3 Responses to “John Tory’s Big Idea”

  1. Environmental Issues Canadian Politics Magazine Subscription - The Walrus Says:

    [...] be remembered as a test case for the maxim that in politics, big ideas don’t sell. John Tory, as I wrote a few weeks ago, will probably become code for what happens when politicians forget the maxim. From [...]

  2. Hans Feldmann Says:

    John Tory’s problem wasn’t that extending public funding to religious schools was “big idea” that failed. His problem was that he didn’t really think it ever was a “big idea”, and that voters had no right to make it a “big deal”. Tory’s hubris meant he felt he could conquer any political issue, and if voters disagreed with his platform is was simply their own intellectual failure. He repeated during that campaign, right till the end, that the public just didn’t understand the merits of his proposal, and accused critics of irrational fear mongering. In Tory’s patrician mind the election loss means Ontario voters failed him, rather than acknowledging their right right to disagree.

  3. John G Says:

    John Tory was not opportunistic in the religious school funding topic (though dead wrong, in my view). He was at Bill Davis’s right hand when Davis extended Catholic school funding, and he obviously still believes in that kind of ‘fairness’. I think he persisted because he thought he was right and he could persuade people. As it turned out, he couldn’t. I don’t think it was hubris, unless hubris can be used to mean any kind of over-confidence.

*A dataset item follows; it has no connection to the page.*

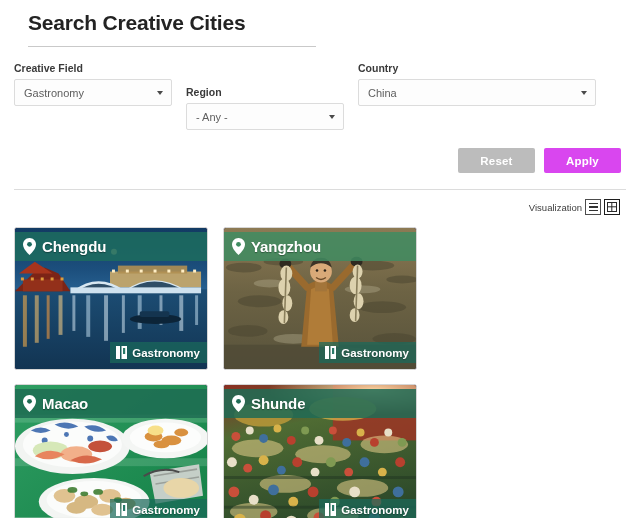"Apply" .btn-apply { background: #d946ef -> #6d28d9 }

    On this issue, McGuinty was completely right: separate schooling sets people apart, leads to hostility. That was the response of people in primary school when I was, some years ago - the folks in the Catholic system were different, were the people you threw snowballs at. The fact that one had neighbours who were Catholics and friends did not change the hostility to those in the different schools. In those days, pre-extension, we found lots of Catholic boys in our classrooms in grade 9 and girls in grade 11 (there was a Catholic girls’ school in town through to grade 10) and it turned out that they were much like us after all…

    It is hugely important that everybody find out that people of different religions are
    much like us, though some religions make that more of a challenge than others. School is where that can best happen.